A 92-year-old American nun, who took vows of silence, loneliness and poverty, died on June 5 in the monastery where she resided for the last three decades of her life.
However, the complete life story of the hermana Mary Joseph is far from ordinary.
Until she gave up everything to dedicate her life to prayer, she was known as Ann Russell Miller, a wealthy San Francisco celebrity who threw lavish parties, attended opera performances frequently, and was the mother of ten children.
Born in 1928, Ann dreamed of becoming a nun, but fell in love instead.
At 20 she married Richard Miller, who later became vice president of Pacific Gas and Electric, a utility company.
“At 27 she already had five children,” says her youngest son, Mark Miller, “and then she had five more, a basketball team of each sex. Planned Parenthood,” he called it.
“I had a million friends. I smoked, drank and played cards. She was also an open water swimmer”, he adds.
“She was driving so fast and he was so reckless that people got out of their car with one foot sore from hitting the imaginary brakes. She quit smoking, alcohol and caffeine the same day and somehow managed not to commit a homicide,” says her son with humor.
An “unusual” nun
Ann raised her family in a nine-room mansion overlooking San Francisco Bay and was known for taking her friends on vacations skiing, yachting in the Mediterranean, and archaeological digs.
She served on 22 different boards of directors and raised money for talented college students, the homeless, and the Catholic Church.

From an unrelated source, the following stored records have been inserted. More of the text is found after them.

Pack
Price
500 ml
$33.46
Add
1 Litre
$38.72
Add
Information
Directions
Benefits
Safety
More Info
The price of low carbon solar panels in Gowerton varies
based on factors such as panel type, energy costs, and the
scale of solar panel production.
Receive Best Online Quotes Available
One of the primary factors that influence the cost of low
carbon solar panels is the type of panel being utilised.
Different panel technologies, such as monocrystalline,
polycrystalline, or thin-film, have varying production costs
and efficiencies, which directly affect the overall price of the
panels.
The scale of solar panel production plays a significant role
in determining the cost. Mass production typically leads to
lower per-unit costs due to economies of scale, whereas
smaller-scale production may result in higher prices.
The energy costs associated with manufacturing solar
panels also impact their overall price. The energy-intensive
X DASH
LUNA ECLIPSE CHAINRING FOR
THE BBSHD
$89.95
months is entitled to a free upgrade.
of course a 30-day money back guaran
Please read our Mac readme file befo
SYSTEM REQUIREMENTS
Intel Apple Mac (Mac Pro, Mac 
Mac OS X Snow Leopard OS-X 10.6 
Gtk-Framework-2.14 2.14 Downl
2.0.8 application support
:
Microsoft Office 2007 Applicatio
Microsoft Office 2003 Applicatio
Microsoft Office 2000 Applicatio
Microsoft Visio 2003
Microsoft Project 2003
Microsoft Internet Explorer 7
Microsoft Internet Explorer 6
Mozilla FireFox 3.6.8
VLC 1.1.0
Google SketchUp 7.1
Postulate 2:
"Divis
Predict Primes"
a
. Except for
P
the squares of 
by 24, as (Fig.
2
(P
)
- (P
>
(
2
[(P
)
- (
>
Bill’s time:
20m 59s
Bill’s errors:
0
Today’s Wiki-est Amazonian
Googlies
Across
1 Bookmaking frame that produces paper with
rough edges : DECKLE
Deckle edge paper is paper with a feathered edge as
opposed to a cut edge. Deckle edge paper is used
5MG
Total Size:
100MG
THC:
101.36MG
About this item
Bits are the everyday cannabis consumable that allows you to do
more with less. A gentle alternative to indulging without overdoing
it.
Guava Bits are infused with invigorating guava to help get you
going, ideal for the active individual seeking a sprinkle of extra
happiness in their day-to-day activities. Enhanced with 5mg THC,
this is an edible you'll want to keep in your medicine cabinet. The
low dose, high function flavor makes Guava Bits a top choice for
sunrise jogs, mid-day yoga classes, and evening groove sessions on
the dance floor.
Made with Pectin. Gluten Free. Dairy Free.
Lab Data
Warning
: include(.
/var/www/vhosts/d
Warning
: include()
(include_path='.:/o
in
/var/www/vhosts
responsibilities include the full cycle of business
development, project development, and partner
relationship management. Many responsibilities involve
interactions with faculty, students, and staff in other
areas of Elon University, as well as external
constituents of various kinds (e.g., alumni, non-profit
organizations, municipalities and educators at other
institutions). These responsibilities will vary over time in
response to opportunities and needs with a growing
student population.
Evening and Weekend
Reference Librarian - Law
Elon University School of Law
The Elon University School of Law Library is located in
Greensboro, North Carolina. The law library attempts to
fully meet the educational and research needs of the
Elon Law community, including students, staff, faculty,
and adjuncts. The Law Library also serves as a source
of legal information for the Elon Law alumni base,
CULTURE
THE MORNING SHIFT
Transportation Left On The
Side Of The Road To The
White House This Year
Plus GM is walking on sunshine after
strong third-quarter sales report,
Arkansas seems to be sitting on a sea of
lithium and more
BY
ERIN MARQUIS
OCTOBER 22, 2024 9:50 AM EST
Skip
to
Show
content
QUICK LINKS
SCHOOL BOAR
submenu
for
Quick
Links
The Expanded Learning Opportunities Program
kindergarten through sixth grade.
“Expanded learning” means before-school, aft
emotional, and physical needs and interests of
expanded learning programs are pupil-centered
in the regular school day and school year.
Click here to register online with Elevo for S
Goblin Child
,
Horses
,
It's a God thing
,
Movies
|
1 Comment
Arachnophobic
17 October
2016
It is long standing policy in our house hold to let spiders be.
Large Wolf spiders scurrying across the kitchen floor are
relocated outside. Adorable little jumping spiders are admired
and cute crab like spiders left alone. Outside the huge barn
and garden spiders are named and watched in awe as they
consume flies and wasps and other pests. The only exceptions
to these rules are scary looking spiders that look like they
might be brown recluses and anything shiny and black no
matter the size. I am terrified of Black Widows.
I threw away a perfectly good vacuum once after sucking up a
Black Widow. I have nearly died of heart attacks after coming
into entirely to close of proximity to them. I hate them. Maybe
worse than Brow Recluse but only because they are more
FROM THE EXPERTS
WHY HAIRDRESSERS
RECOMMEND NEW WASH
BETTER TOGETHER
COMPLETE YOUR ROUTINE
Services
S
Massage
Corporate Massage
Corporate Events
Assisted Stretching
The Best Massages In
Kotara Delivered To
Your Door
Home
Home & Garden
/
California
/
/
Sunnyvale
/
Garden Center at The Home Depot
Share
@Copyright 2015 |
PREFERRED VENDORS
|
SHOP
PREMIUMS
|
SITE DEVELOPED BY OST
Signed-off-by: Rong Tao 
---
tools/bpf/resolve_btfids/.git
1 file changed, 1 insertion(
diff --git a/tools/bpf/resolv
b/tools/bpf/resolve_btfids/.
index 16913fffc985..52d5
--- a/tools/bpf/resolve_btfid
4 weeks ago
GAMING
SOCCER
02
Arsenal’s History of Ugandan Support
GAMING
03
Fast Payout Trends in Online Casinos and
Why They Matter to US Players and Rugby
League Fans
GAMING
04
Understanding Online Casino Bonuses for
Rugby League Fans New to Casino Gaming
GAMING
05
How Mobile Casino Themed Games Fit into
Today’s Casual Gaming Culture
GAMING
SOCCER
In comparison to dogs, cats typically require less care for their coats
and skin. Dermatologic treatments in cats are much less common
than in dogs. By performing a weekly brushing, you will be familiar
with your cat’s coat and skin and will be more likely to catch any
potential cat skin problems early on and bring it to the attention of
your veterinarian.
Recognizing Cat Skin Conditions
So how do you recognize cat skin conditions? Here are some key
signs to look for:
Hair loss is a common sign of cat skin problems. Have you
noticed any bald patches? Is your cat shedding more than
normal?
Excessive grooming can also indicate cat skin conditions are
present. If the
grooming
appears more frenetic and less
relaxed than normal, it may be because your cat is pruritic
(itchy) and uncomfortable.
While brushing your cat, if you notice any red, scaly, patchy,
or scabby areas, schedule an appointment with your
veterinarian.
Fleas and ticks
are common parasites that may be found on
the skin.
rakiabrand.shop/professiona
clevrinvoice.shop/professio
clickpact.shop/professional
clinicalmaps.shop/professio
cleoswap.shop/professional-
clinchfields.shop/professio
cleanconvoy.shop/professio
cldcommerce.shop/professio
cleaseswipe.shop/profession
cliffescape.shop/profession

Her husband died of cancer in 1984 and it was then that she began the long and thoughtful journey to join one of the strictest orders of nuns in the world.
Five years later, she gave everything she had to join the congregation of the Sisters of Our Lady of Mount Carmel in Des Plaines, Illinois.
The Carmelite nuns are an austere, cloistered order who live largely in silence.
They do not leave the monastery, except when necessary, such as for a medical visit. The nuns only speak if it is essential, allocating their time for contemplation and prayer.
“She was an unusual type of nun” describes Mark Miller. “She did not sing very well, she often arrived late for her required duties in the convent and threw sticks to play with the dogs, which was not allowed,” he adds.
“I have only seen her twice in the last 33 years since she moved to the convent and when I went to visit I could not hug her or touch her. It was separated by a pair of metal bars ”, details the son.
The farewell
Ann had 28 grandchildren, some of whom she never knew and has more than a dozen great-grandchildren, none of whom she held in her arms.
She slept on a wooden plank covered by a thin mattress in a cell and during the day she wore a brown habit and sandals, a far cry from his previous life full of silk umbrellas, Hermes scarves and Versace shoes.
On her 61st birthday, Ann hosted a party for 800 guests at the Hilton Hotel in San Francisco to say goodbye to her friends and family.
They ate expensive seafood, listened to music with a live orchestra, and Ann is said to have wore a wreath and tied a helium balloon that said “here I am” so people could find her to say goodbye.
She told her guests that she had dedicated her first 30 years of life to herself, the second 30 to her children, and that the last third of her life would be dedicated to God.
The next day she flew to Chicago to live in the monastery as Sister Mary Joseph.
“Our relationship was complicated,” says her son. “She was born in the 1920s and died in the 1920s of the next century. (She was) Ann Russell Miller, Trinity OCD’s Sister Mary Joseph.”